創設から半世紀余りが経過した近年では、社会情勢、労働状況等の変化から、配偶者控除をとりまく環境は大きく様変わりしています。
前述のとおり、配偶者控除は専業主婦を前提とした制度の一つと解されていますが、平成9年以降においては共働き世帯が配偶者を有する専業主婦(無業)世帯を上回っている状況が続いています。
また、国内での少子高齢化による労働人口減少が危惧されており、日本経済にとって、女性の労働力の重要性が非常に高まっています。
時代の流れと共に「内助の功」の意義が薄れてきているように感じます。

このような状況から、近年、配偶者控除の見直しをめぐる議論が本格的に始まりました。
控除見直しをめぐる議論には、配偶者控除自体の廃止も含め様々あったようですが、今年度の改正において、所得控除額38万円の対象となる配偶者の給与収入の上限を、現行の103万円から150万円に引き上げる形で決定しました。

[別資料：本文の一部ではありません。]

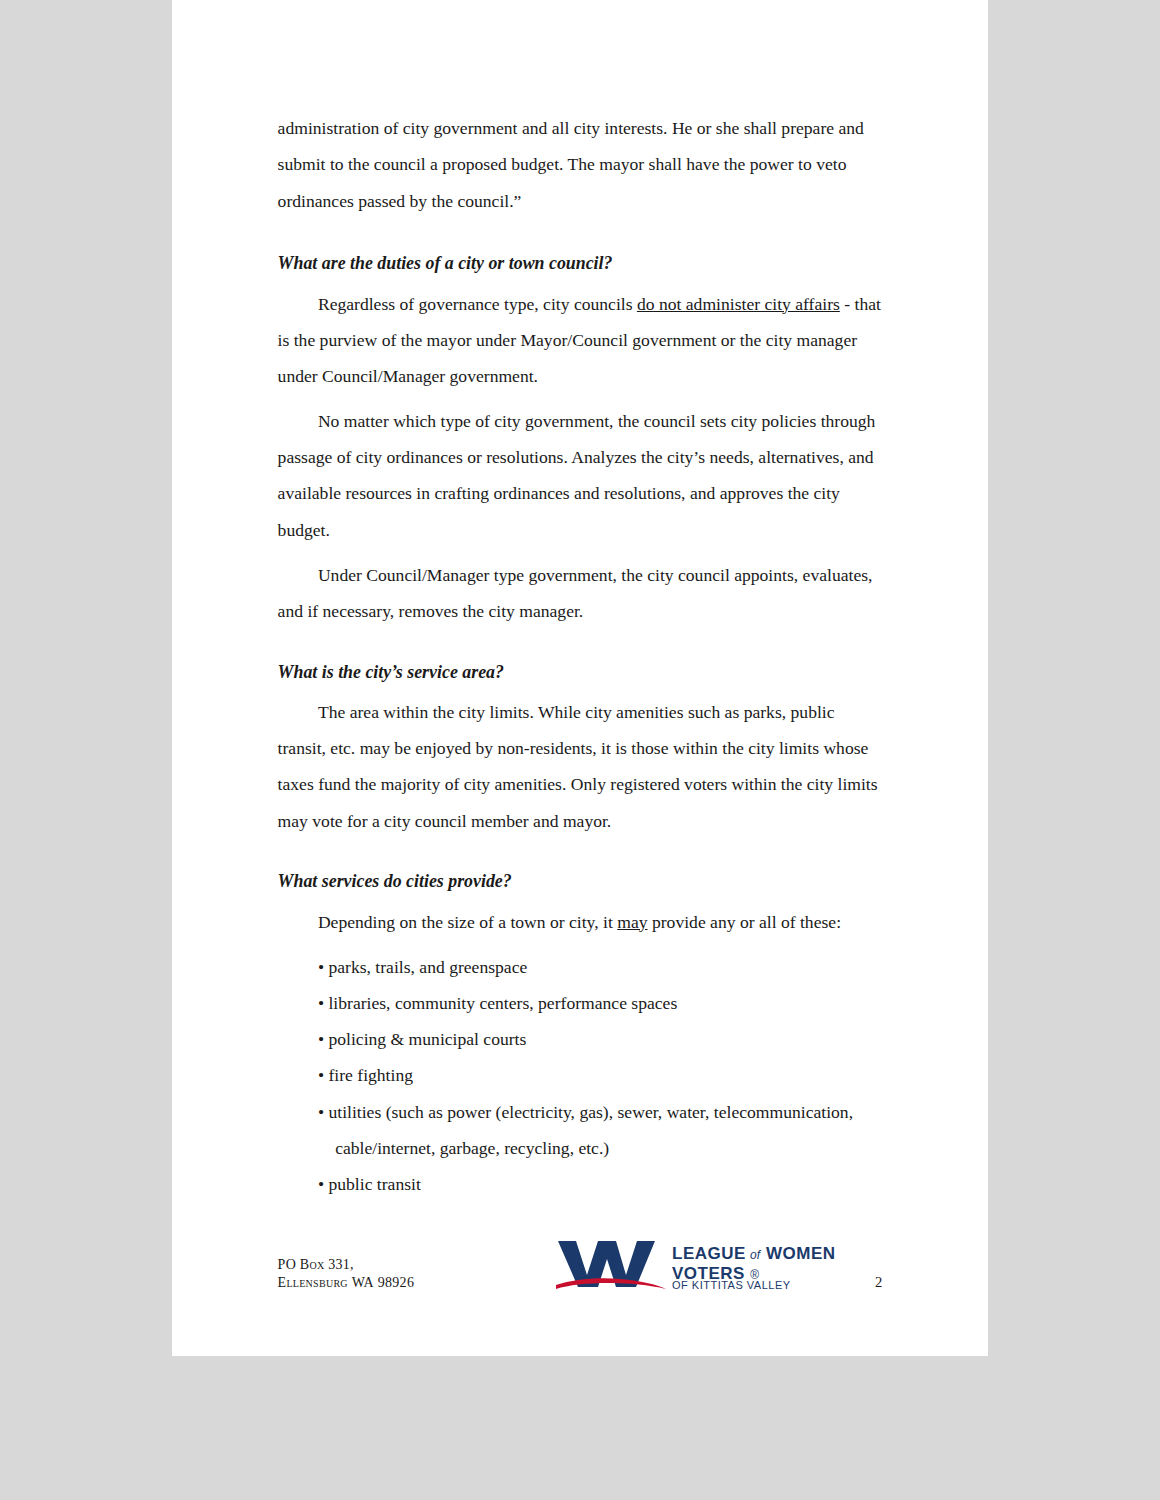administration of city government and all city interests. He or she shall prepare and submit to the council a proposed budget. The mayor shall have the power to veto ordinances passed by the council.”
What are the duties of a city or town council?
Regardless of governance type, city councils do not administer city affairs - that is the purview of the mayor under Mayor/Council government or the city manager under Council/Manager government.
No matter which type of city government, the council sets city policies through passage of city ordinances or resolutions. Analyzes the city’s needs, alternatives, and available resources in crafting ordinances and resolutions, and approves the city budget.
Under Council/Manager type government, the city council appoints, evaluates, and if necessary, removes the city manager.
What is the city’s service area?
The area within the city limits. While city amenities such as parks, public transit, etc. may be enjoyed by non-residents, it is those within the city limits whose taxes fund the majority of city amenities. Only registered voters within the city limits may vote for a city council member and mayor.
What services do cities provide?
Depending on the size of a town or city, it may provide any or all of these:
• parks, trails, and greenspace
• libraries, community centers, performance spaces
• policing & municipal courts
• fire fighting
• utilities (such as power (electricity, gas), sewer, water, telecommunication, cable/internet, garbage, recycling, etc.)
• public transit
PO Box 331,
Ellensburg WA 98926
LEAGUE of WOMEN VOTERS ® OF KITTITAS VALLEY
2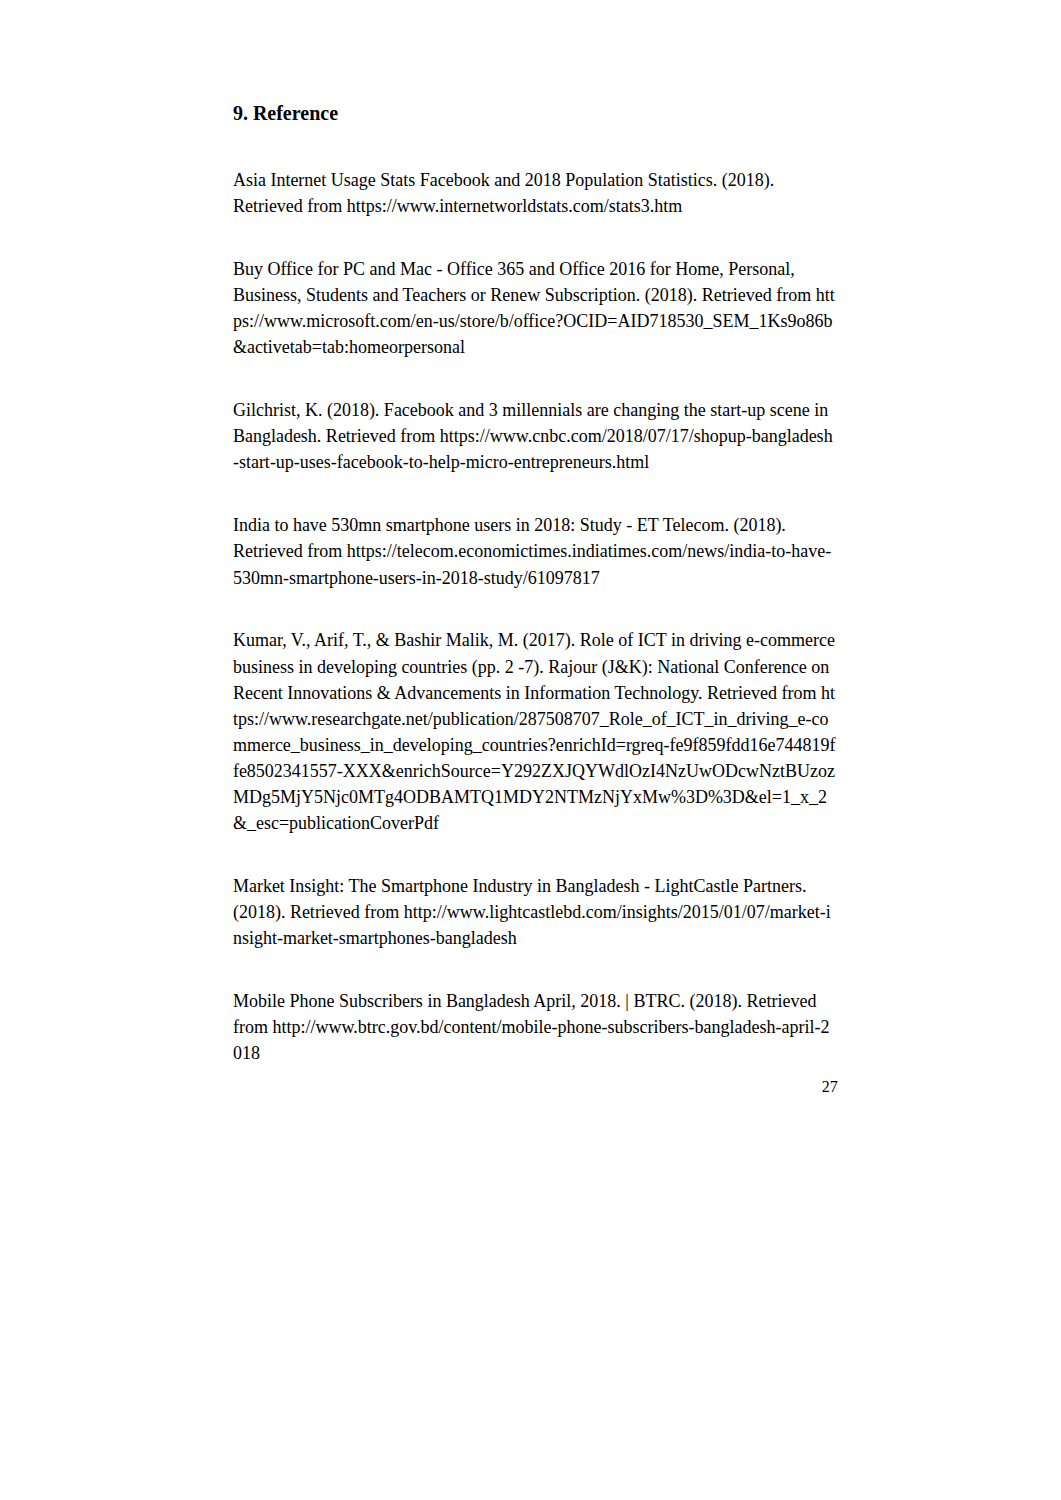9. Reference
Asia Internet Usage Stats Facebook and 2018 Population Statistics. (2018). Retrieved from https://www.internetworldstats.com/stats3.htm
Buy Office for PC and Mac - Office 365 and Office 2016 for Home, Personal, Business, Students and Teachers or Renew Subscription. (2018). Retrieved from https://www.microsoft.com/en-us/store/b/office?OCID=AID718530_SEM_1Ks9o86b&activetab=tab:homeorpersonal
Gilchrist, K. (2018). Facebook and 3 millennials are changing the start-up scene in Bangladesh. Retrieved from https://www.cnbc.com/2018/07/17/shopup-bangladesh-start-up-uses-facebook-to-help-micro-entrepreneurs.html
India to have 530mn smartphone users in 2018: Study - ET Telecom. (2018). Retrieved from https://telecom.economictimes.indiatimes.com/news/india-to-have-530mn-smartphone-users-in-2018-study/61097817
Kumar, V., Arif, T., & Bashir Malik, M. (2017). Role of ICT in driving e-commerce business in developing countries (pp. 2 -7). Rajour (J&K): National Conference on Recent Innovations & Advancements in Information Technology. Retrieved from https://www.researchgate.net/publication/287508707_Role_of_ICT_in_driving_e-commerce_business_in_developing_countries?enrichId=rgreq-fe9f859fdd16e744819ffe8502341557-XXX&enrichSource=Y292ZXJQYWdlOzI4NzUwODcwNztBUzozMDg5MjY5Njc0MTg4ODBAMTQ1MDY2NTMzNjYxMw%3D%3D&el=1_x_2&_esc=publicationCoverPdf
Market Insight: The Smartphone Industry in Bangladesh - LightCastle Partners. (2018). Retrieved from http://www.lightcastlebd.com/insights/2015/01/07/market-insight-market-smartphones-bangladesh
Mobile Phone Subscribers in Bangladesh April, 2018. | BTRC. (2018). Retrieved from http://www.btrc.gov.bd/content/mobile-phone-subscribers-bangladesh-april-2018
27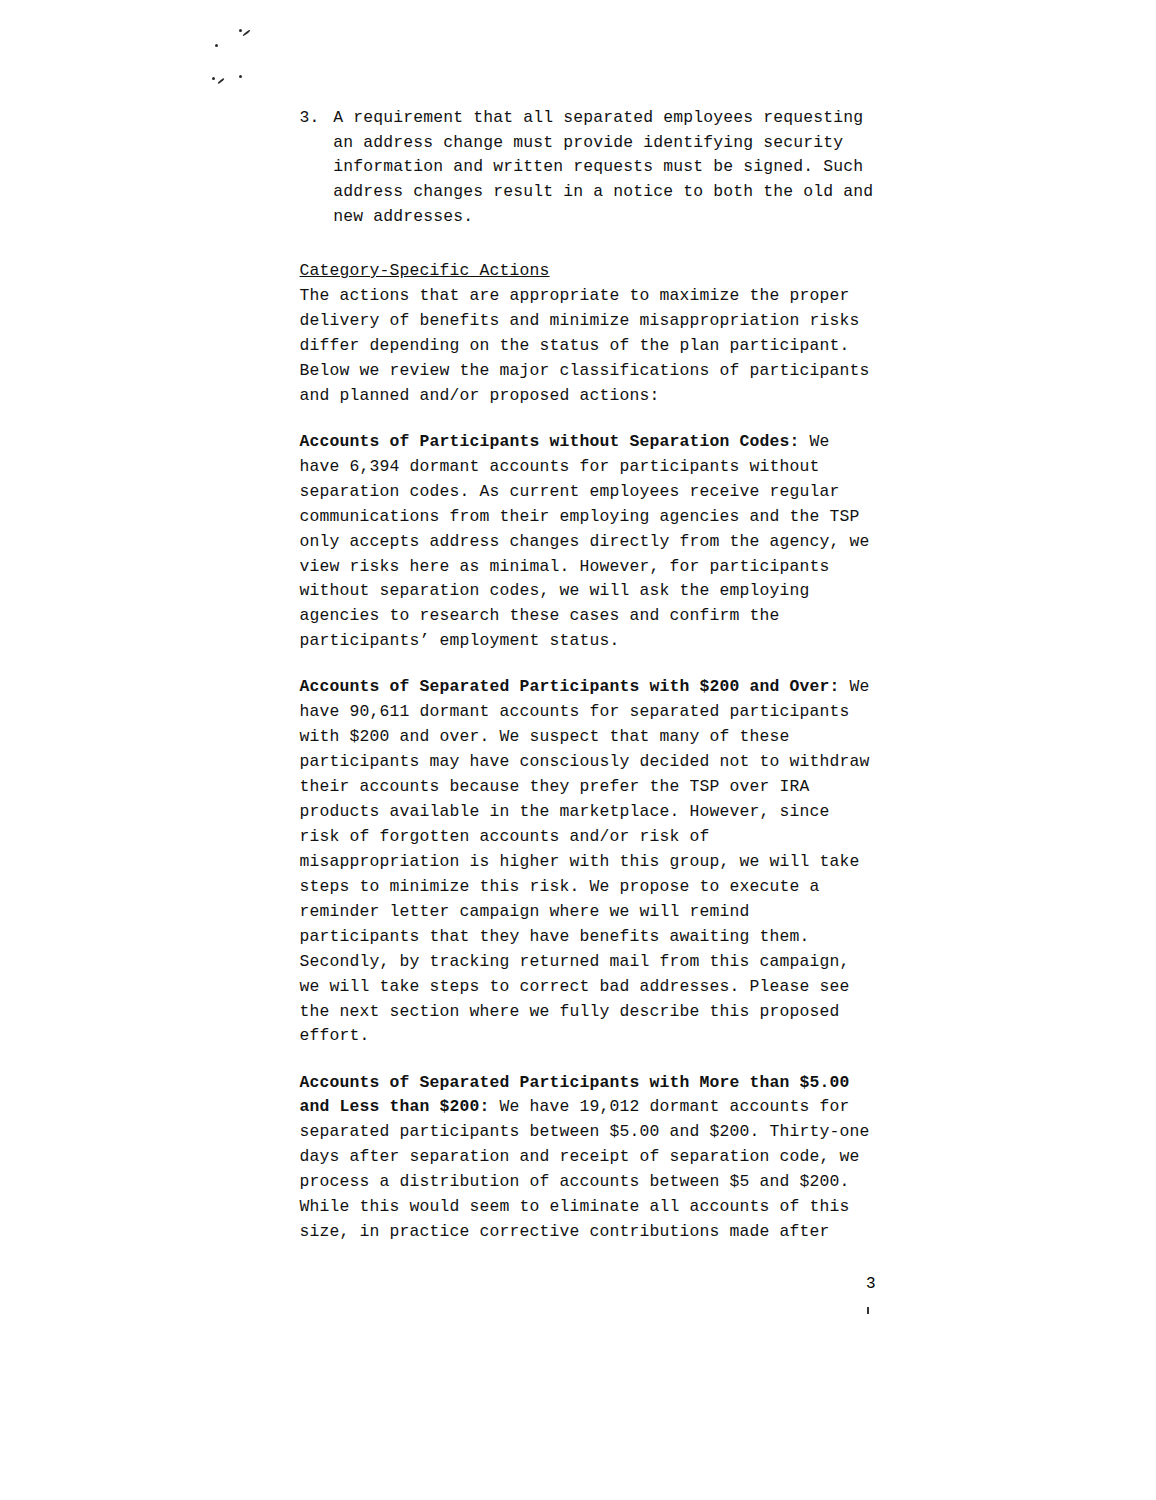3. A requirement that all separated employees requesting an address change must provide identifying security information and written requests must be signed. Such address changes result in a notice to both the old and new addresses.
Category-Specific Actions
The actions that are appropriate to maximize the proper delivery of benefits and minimize misappropriation risks differ depending on the status of the plan participant. Below we review the major classifications of participants and planned and/or proposed actions:
Accounts of Participants without Separation Codes: We have 6,394 dormant accounts for participants without separation codes. As current employees receive regular communications from their employing agencies and the TSP only accepts address changes directly from the agency, we view risks here as minimal. However, for participants without separation codes, we will ask the employing agencies to research these cases and confirm the participants’ employment status.
Accounts of Separated Participants with $200 and Over: We have 90,611 dormant accounts for separated participants with $200 and over. We suspect that many of these participants may have consciously decided not to withdraw their accounts because they prefer the TSP over IRA products available in the marketplace. However, since risk of forgotten accounts and/or risk of misappropriation is higher with this group, we will take steps to minimize this risk. We propose to execute a reminder letter campaign where we will remind participants that they have benefits awaiting them. Secondly, by tracking returned mail from this campaign, we will take steps to correct bad addresses. Please see the next section where we fully describe this proposed effort.
Accounts of Separated Participants with More than $5.00 and Less than $200: We have 19,012 dormant accounts for separated participants between $5.00 and $200. Thirty-one days after separation and receipt of separation code, we process a distribution of accounts between $5 and $200. While this would seem to eliminate all accounts of this size, in practice corrective contributions made after
3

配偶者控除の見直しをめぐる主要論点の一つに、配偶者控除が女性の就業調整を促す結果となり、女性の労働力の活用の妨げになっているとの指摘がありますが、就業調整の要因の調査推移によると、配偶者控除等の要因「103万の壁」が減少している中で、社会保険料が自己負担となる「130万の壁」が増加しているとの調査結果が出ているようです。

つまり、就業調整の主な要因は、配偶者控除の適用によるものだけでなく、社会保険料の自己負担への考慮が大きなウエイトを占めていると推測することができます。
すなわち、今回の改正により、「150万の壁」の恩恵は、「130万の壁」に妨げられる可能性があります。

配偶者控除等の見直しは、来年の平成30年分以後の所得税について適用されます。
どのような結果となるか注視したいですね。